To do:
Could you write out every line of the data below, word for word and in the same order?

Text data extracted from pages

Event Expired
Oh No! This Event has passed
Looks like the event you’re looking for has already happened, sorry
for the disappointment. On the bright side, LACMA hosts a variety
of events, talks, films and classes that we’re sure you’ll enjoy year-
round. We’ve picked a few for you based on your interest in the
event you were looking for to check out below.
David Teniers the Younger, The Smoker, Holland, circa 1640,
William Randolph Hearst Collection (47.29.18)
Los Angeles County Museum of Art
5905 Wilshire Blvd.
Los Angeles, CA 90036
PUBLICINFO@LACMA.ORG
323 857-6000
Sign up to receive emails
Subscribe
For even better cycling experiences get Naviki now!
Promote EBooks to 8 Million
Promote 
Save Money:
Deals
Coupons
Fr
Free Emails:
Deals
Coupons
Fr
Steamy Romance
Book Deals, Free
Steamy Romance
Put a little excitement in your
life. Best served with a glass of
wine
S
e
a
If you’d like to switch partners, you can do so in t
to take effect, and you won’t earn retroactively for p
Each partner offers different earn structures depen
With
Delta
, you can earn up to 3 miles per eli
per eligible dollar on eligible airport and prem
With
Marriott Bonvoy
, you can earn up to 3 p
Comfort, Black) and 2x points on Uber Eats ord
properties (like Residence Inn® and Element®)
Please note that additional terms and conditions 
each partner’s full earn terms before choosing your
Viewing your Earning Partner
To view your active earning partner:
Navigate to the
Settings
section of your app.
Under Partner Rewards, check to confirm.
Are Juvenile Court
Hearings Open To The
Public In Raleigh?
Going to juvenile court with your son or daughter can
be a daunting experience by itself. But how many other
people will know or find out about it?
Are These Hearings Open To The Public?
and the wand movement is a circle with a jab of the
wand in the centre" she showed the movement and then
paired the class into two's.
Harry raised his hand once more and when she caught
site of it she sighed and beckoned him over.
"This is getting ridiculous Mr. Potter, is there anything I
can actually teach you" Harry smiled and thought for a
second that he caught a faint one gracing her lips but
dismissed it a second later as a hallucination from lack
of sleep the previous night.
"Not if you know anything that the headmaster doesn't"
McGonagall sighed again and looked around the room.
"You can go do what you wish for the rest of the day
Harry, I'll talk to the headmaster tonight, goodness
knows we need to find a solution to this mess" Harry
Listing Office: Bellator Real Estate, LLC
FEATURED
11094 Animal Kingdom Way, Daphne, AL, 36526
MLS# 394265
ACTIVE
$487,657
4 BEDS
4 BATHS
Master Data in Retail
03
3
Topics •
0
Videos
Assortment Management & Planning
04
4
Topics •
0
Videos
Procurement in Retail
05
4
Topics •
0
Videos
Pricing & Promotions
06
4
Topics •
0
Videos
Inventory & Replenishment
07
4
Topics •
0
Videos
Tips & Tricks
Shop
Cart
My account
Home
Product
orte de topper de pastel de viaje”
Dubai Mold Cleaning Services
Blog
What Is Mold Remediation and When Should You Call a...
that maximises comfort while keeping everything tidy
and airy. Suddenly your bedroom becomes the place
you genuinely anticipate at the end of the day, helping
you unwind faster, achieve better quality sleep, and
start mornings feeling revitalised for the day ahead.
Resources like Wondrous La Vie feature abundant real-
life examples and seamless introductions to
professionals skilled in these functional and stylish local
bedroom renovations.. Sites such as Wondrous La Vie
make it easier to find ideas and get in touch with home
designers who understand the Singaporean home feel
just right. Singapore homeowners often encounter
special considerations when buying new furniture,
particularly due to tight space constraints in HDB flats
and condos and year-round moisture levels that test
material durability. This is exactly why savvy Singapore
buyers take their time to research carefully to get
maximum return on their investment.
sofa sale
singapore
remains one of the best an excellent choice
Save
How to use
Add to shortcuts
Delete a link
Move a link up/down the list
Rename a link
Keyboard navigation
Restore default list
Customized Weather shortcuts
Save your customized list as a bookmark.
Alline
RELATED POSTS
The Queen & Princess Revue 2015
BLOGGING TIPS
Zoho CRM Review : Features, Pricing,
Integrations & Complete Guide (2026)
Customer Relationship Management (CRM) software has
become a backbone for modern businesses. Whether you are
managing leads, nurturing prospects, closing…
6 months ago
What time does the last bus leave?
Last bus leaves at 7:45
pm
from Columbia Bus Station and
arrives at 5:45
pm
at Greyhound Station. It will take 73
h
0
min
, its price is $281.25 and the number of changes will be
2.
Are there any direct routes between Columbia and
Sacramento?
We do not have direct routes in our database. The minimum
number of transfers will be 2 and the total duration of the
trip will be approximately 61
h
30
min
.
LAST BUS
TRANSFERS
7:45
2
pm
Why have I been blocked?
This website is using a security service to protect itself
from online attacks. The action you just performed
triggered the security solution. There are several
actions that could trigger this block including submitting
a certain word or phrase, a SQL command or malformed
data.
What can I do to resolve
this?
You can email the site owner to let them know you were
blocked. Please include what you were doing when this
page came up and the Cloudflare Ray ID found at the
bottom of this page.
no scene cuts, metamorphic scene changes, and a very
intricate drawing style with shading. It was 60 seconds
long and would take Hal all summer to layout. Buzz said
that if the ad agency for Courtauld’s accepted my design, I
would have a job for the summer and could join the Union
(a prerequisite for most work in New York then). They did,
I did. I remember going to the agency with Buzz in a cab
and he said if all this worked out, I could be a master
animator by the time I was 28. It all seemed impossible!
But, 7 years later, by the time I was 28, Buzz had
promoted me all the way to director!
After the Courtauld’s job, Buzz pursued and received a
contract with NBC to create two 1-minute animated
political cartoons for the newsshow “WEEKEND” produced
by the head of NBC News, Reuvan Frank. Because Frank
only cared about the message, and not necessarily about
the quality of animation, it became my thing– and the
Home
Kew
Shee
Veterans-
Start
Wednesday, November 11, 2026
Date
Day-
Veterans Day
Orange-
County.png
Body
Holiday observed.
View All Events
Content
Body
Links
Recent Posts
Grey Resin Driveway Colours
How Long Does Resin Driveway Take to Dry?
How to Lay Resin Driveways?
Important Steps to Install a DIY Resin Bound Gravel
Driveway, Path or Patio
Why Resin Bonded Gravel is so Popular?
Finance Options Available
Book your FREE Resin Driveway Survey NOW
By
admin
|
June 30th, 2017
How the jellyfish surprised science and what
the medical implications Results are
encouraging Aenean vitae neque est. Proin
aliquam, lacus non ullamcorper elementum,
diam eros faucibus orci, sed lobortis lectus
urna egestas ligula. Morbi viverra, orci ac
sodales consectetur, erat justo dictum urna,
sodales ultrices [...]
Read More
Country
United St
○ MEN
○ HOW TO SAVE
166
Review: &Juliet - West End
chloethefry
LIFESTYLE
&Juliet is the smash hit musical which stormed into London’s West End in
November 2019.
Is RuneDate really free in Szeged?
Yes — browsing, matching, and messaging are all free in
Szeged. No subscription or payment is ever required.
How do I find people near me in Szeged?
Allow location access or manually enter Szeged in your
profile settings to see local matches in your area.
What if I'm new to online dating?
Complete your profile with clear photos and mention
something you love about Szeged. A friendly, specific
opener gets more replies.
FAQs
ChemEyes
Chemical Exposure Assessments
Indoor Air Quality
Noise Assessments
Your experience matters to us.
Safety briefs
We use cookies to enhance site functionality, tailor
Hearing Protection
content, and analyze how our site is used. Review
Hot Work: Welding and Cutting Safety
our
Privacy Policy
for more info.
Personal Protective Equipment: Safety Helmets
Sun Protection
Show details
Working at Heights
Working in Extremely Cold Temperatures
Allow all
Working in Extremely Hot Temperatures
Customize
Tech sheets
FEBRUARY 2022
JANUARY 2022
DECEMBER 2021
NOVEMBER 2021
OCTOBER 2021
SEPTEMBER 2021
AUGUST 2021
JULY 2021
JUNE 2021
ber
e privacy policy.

Response to the exercise:
Event Expired
Oh No! This Event has passed
Looks like the event you’re looking for has already happened, sorry
for the disappointment. On the bright side, LACMA hosts a variety
of events, talks, films and classes that we’re sure you’ll enjoy year-
round. We’ve picked a few for you based on your interest in the
event you were looking for to check out below.
David Teniers the Younger, The Smoker, Holland, circa 1640,
William Randolph Hearst Collection (47.29.18)
Los Angeles County Museum of Art
5905 Wilshire Blvd.
Los Angeles, CA 90036
PUBLICINFO@LACMA.ORG
323 857-6000
Sign up to receive emails
Subscribe
For even better cycling experiences get Naviki now!
Promote EBooks to 8 Million
Promote 
Save Money:
Deals
Coupons
Fr
Free Emails:
Deals
Coupons
Fr
Steamy Romance
Book Deals, Free
Steamy Romance
Put a little excitement in your
life. Best served with a glass of
wine
S
e
a
If you’d like to switch partners, you can do so in t
to take effect, and you won’t earn retroactively for p
Each partner offers different earn structures depen
With
Delta
, you can earn up to 3 miles per eli
per eligible dollar on eligible airport and prem
With
Marriott Bonvoy
, you can earn up to 3 p
Comfort, Black) and 2x points on Uber Eats ord
properties (like Residence Inn® and Element®)
Please note that additional terms and conditions 
each partner’s full earn terms before choosing your
Viewing your Earning Partner
To view your active earning partner:
Navigate to the
Settings
section of your app.
Under Partner Rewards, check to confirm.
Are Juvenile Court
Hearings Open To The
Public In Raleigh?
Going to juvenile court with your son or daughter can
be a daunting experience by itself. But how many other
people will know or find out about it?
Are These Hearings Open To The Public?
and the wand movement is a circle with a jab of the
wand in the centre" she showed the movement and then
paired the class into two's.
Harry raised his hand once more and when she caught
site of it she sighed and beckoned him over.
"This is getting ridiculous Mr. Potter, is there anything I
can actually teach you" Harry smiled and thought for a
second that he caught a faint one gracing her lips but
dismissed it a second later as a hallucination from lack
of sleep the previous night.
"Not if you know anything that the headmaster doesn't"
McGonagall sighed again and looked around the room.
"You can go do what you wish for the rest of the day
Harry, I'll talk to the headmaster tonight, goodness
knows we need to find a solution to this mess" Harry
Listing Office: Bellator Real Estate, LLC
FEATURED
11094 Animal Kingdom Way, Daphne, AL, 36526
MLS# 394265
ACTIVE
$487,657
4 BEDS
4 BATHS
Master Data in Retail
03
3
Topics •
0
Videos
Assortment Management & Planning
04
4
Topics •
0
Videos
Procurement in Retail
05
4
Topics •
0
Videos
Pricing & Promotions
06
4
Topics •
0
Videos
Inventory & Replenishment
07
4
Topics •
0
Videos
Tips & Tricks
Shop
Cart
My account
Home
Product
orte de topper de pastel de viaje”
Dubai Mold Cleaning Services
Blog
What Is Mold Remediation and When Should You Call a...
that maximises comfort while keeping everything tidy
and airy. Suddenly your bedroom becomes the place
you genuinely anticipate at the end of the day, helping
you unwind faster, achieve better quality sleep, and
start mornings feeling revitalised for the day ahead.
Resources like Wondrous La Vie feature abundant real-
life examples and seamless introductions to
professionals skilled in these functional and stylish local
bedroom renovations.. Sites such as Wondrous La Vie
make it easier to find ideas and get in touch with home
designers who understand the Singaporean home feel
just right. Singapore homeowners often encounter
special considerations when buying new furniture,
particularly due to tight space constraints in HDB flats
and condos and year-round moisture levels that test
material durability. This is exactly why savvy Singapore
buyers take their time to research carefully to get
maximum return on their investment.
sofa sale
singapore
remains one of the best an excellent choice
Save
How to use
Add to shortcuts
Delete a link
Move a link up/down the list
Rename a link
Keyboard navigation
Restore default list
Customized Weather shortcuts
Save your customized list as a bookmark.
Alline
RELATED POSTS
The Queen & Princess Revue 2015
BLOGGING TIPS
Zoho CRM Review : Features, Pricing,
Integrations & Complete Guide (2026)
Customer Relationship Management (CRM) software has
become a backbone for modern businesses. Whether you are
managing leads, nurturing prospects, closing…
6 months ago
What time does the last bus leave?
Last bus leaves at 7:45
pm
from Columbia Bus Station and
arrives at 5:45
pm
at Greyhound Station. It will take 73
h
0
min
, its price is $281.25 and the number of changes will be
2.
Are there any direct routes between Columbia and
Sacramento?
We do not have direct routes in our database. The minimum
number of transfers will be 2 and the total duration of the
trip will be approximately 61
h
30
min
.
LAST BUS
TRANSFERS
7:45
2
pm
Why have I been blocked?
This website is using a security service to protect itself
from online attacks. The action you just performed
triggered the security solution. There are several
actions that could trigger this block including submitting
a certain word or phrase, a SQL command or malformed
data.
What can I do to resolve
this?
You can email the site owner to let them know you were
blocked. Please include what you were doing when this
page came up and the Cloudflare Ray ID found at the
bottom of this page.
no scene cuts, metamorphic scene changes, and a very
intricate drawing style with shading. It was 60 seconds
long and would take Hal all summer to layout. Buzz said
that if the ad agency for Courtauld’s accepted my design, I
would have a job for the summer and could join the Union
(a prerequisite for most work in New York then). They did,
I did. I remember going to the agency with Buzz in a cab
and he said if all this worked out, I could be a master
animator by the time I was 28. It all seemed impossible!
But, 7 years later, by the time I was 28, Buzz had
promoted me all the way to director!
After the Courtauld’s job, Buzz pursued and received a
contract with NBC to create two 1-minute animated
political cartoons for the newsshow “WEEKEND” produced
by the head of NBC News, Reuvan Frank. Because Frank
only cared about the message, and not necessarily about
the quality of animation, it became my thing– and the
Home
Kew
Shee
Veterans-
Start
Wednesday, November 11, 2026
Date
Day-
Veterans Day
Orange-
County.png
Body
Holiday observed.
View All Events
Content
Body
Links
Recent Posts
Grey Resin Driveway Colours
How Long Does Resin Driveway Take to Dry?
How to Lay Resin Driveways?
Important Steps to Install a DIY Resin Bound Gravel
Driveway, Path or Patio
Why Resin Bonded Gravel is so Popular?
Finance Options Available
Book your FREE Resin Driveway Survey NOW
By
admin
|
June 30th, 2017
How the jellyfish surprised science and what
the medical implications Results are
encouraging Aenean vitae neque est. Proin
aliquam, lacus non ullamcorper elementum,
diam eros faucibus orci, sed lobortis lectus
urna egestas ligula. Morbi viverra, orci ac
sodales consectetur, erat justo dictum urna,
sodales ultrices [...]
Read More
Country
United St
○ MEN
○ HOW TO SAVE
166
Review: &Juliet - West End
chloethefry
LIFESTYLE
&Juliet is the smash hit musical which stormed into London’s West End in
November 2019.
Is RuneDate really free in Szeged?
Yes — browsing, matching, and messaging are all free in
Szeged. No subscription or payment is ever required.
How do I find people near me in Szeged?
Allow location access or manually enter Szeged in your
profile settings to see local matches in your area.
What if I'm new to online dating?
Complete your profile with clear photos and mention
something you love about Szeged. A friendly, specific
opener gets more replies.
FAQs
ChemEyes
Chemical Exposure Assessments
Indoor Air Quality
Noise Assessments
Your experience matters to us.
Safety briefs
We use cookies to enhance site functionality, tailor
Hearing Protection
content, and analyze how our site is used. Review
Hot Work: Welding and Cutting Safety
our
Privacy Policy
for more info.
Personal Protective Equipment: Safety Helmets
Sun Protection
Show details
Working at Heights
Working in Extremely Cold Temperatures
Allow all
Working in Extremely Hot Temperatures
Customize
Tech sheets
FEBRUARY 2022
JANUARY 2022
DECEMBER 2021
NOVEMBER 2021
OCTOBER 2021
SEPTEMBER 2021
AUGUST 2021
JULY 2021
JUNE 2021
ber
e privacy policy.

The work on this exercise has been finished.